SAINT TIKTOK AND THE HOLY LITURGY OF LIVE-STREAMED STUPIDITY
- angelogeorge988
- May 25
- 3 min read
Updated: Jun 8
In New Zealand, the state can still afford the rare luxury of decency. A new law—sensible, sharp, and astonishingly functional—will ban toxic platforms like TikTok for children under 16. It also takes aim at other digital poisons: Facebook, Instagram, X (formerly Twitter, now a ghost ship of collapsed wit), and the rest of the mind-numbing sweet shop that feeds kids algorithmic junk from the moment they can hold a screen. Parents and teachers are watching closely—not because they long for the golden age of floppy disks and static-filled TVs, but because someone, somewhere, finally had the courage to hit the brakes. Before choreographed dances, AI-generated nonsense, and reptilian conspiracies are officially added to the school timetable, right between Algebra and Jump Jam. Meanwhile, in much of the world, the scroll continues. Who needs books or actual conversation when you can film yourself reacting to someone else reacting to a video of a sandwich? Why teach reasoning when likes, follows, and rage-clicks are the new curriculum? It's not education anymore—it’s entertainment in drag, with the occasional motivational quote slapped over a selfie.
At this rate, we won’t need Orwell or Huxley—we’ve outdone them with Wi-Fi and filters.

Meanwhile, in every other country except China, social media isn’t just tolerated—it’s revered.

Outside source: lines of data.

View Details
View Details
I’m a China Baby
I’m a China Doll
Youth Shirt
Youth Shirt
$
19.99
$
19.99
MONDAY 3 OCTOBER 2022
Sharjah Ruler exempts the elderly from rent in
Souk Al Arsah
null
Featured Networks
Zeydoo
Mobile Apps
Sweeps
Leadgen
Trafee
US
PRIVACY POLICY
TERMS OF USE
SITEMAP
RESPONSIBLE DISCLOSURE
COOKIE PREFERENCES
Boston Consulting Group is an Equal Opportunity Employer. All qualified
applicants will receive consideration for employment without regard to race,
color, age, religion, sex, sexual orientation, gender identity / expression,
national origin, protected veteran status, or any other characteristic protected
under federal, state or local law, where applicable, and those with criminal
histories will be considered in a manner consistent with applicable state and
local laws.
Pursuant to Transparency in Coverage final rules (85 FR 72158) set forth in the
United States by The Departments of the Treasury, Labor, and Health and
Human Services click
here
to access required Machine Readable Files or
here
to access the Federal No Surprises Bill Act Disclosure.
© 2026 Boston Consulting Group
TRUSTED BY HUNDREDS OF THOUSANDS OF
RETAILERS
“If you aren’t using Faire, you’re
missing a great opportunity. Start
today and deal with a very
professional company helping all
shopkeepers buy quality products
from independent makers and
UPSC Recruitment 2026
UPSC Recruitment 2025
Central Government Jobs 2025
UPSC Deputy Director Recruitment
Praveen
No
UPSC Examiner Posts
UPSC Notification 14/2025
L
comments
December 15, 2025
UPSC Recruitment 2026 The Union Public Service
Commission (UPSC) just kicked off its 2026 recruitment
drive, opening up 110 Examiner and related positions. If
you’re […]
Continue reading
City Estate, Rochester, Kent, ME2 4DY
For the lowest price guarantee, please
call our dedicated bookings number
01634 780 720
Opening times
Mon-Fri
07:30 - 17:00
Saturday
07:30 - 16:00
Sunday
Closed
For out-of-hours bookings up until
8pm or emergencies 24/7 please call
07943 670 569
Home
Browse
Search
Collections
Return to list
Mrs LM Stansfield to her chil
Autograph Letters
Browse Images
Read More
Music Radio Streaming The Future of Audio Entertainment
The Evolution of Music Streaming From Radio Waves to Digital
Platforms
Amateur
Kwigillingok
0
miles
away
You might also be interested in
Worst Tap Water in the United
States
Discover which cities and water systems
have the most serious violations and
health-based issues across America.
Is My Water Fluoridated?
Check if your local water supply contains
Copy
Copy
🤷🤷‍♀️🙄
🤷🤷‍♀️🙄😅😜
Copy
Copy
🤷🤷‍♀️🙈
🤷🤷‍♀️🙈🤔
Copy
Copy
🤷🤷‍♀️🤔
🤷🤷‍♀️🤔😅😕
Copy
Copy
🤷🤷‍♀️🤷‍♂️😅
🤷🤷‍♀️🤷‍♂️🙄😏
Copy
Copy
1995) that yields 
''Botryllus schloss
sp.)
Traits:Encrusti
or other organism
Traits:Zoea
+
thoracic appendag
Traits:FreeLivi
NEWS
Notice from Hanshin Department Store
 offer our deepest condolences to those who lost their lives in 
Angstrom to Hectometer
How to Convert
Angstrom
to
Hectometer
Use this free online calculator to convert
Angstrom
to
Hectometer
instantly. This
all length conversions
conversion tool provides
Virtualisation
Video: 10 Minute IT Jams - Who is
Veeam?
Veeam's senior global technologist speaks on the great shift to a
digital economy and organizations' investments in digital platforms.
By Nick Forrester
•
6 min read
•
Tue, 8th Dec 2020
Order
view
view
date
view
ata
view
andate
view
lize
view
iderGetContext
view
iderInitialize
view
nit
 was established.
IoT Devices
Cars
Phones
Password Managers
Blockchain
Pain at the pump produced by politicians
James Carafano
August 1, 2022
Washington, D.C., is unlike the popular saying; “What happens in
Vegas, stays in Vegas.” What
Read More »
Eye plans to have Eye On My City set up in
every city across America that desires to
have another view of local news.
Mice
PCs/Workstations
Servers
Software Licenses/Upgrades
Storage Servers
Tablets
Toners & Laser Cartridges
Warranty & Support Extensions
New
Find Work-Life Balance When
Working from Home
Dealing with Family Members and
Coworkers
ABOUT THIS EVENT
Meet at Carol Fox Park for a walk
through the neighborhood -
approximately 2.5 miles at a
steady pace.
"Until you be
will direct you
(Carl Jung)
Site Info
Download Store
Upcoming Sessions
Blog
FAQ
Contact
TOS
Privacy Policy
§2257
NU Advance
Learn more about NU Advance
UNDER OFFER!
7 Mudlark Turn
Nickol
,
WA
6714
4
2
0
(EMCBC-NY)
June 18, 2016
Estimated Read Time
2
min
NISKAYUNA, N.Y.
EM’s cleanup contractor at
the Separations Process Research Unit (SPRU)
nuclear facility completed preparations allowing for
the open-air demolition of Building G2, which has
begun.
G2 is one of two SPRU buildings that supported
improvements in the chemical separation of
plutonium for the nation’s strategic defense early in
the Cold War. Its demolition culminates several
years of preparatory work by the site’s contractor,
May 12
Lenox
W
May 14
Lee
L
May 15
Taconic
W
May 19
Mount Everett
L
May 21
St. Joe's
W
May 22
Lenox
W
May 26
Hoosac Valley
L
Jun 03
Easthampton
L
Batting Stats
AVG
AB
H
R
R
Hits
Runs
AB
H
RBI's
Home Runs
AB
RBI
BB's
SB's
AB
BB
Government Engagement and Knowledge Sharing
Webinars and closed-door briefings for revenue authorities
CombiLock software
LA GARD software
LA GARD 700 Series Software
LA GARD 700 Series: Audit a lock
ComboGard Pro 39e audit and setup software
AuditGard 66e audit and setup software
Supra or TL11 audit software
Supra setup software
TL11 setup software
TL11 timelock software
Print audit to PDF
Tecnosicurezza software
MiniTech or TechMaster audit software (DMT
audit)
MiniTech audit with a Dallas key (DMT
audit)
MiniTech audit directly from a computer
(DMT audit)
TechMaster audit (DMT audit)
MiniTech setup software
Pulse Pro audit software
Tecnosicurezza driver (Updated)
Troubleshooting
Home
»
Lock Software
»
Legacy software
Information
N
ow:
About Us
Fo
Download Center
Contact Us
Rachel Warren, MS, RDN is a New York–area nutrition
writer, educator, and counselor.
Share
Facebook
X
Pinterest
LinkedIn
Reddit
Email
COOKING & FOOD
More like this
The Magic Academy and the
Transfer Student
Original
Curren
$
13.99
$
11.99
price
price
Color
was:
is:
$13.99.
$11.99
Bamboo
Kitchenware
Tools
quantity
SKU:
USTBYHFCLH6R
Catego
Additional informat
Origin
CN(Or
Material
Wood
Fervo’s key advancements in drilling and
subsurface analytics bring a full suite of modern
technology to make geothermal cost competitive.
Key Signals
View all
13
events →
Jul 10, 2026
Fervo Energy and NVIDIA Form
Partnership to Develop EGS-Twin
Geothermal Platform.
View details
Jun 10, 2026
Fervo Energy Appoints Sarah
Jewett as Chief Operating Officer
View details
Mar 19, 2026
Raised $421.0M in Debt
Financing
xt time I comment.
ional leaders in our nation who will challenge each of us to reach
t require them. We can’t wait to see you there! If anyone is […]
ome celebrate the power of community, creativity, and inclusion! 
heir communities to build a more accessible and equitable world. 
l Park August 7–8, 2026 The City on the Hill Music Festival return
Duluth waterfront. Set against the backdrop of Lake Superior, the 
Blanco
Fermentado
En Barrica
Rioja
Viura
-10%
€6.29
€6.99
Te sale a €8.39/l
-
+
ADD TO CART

It’s the national altar where the daily liturgy of live-streamed stupidity is performed with holy zeal. TikTok is sacred scripture, Facebook is the party pulpit, and X (formerly Twitter) is where political elites descend from their ivory towers to bicker with trolls from alternate dimensions about geopolitics, emojis, and NATO. These platforms aren’t regulated—they’re sanctified. They’ve become divine tools of governance. Because really, what better way to deliver a "serious political message" to the electorate than through a cat-ear filter, with flashing subtitles and a manele remix playing underneath? Gone is digital education—in its place, the grand baptism of algorithmic idiocy, offered with open arms from toddlers to retirees. Politicians, understandably preoccupied with their criminal trials and copy-pasted PhD's, have happily outsourced moral and civic education to a mixed cast of fringe conspiracy theorists and bikini-clad influencers reciting poetry over trap beats. And the system works! Elections aren't lost due to lack of policy, but because a TikTok went viral claiming the vote was rigged by NASA technicians operating from a secret base on the Moon. Or perhaps by Hitler, recently spotted enjoying early retirement on a beach in Milei’s Argentina. In a rational world, social media would be tools—means to communicate, inform, maybe even connect. But in most countries, they are the government now. The Ministry of Truth, the Chair of Ethics, and the Office of Common Sense—all bundled into one addictive, glowing rectangle. And to be fair, that screen really does reflect the national psyche: bright, shallow, overstimulated, and with the volume dialed firmly to “screaming.”

Do you really want to save your country? Your kids? Your collective sanity? Start by prying the phone out of the hands of that 8-year-old who’s live-streaming his lunchmeat sandwich on TikTok like it’s the Second Coming. But of course, who has time for that sort of intervention when there’s an influencer—beaming, lips filtered to perfection, discount code ready—patiently explaining that critical thinking is just a “low vibe” and you should really be manifesting instead of questioning? In many countries, social media isn’t banned—in fact, it’s lovingly protected under the noble banners of “free speech,” “digital democracy,” and other slogans that sound brave until you realize they’re just code for “we gave up trying.” Meanwhile, kids are being silently reprogrammed by algorithms: to look the same, talk the same, dance the same, and feel shame if they don’t. To confuse validation with value. To risk their lives for a few seconds of viral fame. To swallow whatever challenge the feed serves next, whether it’s drinking detergent or disappearing for 48 hours just to "trend." But let’s not be dramatic. After all, isn’t this just modern childhood? No need for actual play, curiosity, or awkward self-discovery when you can apply a filter and stream your identity crisis in real time.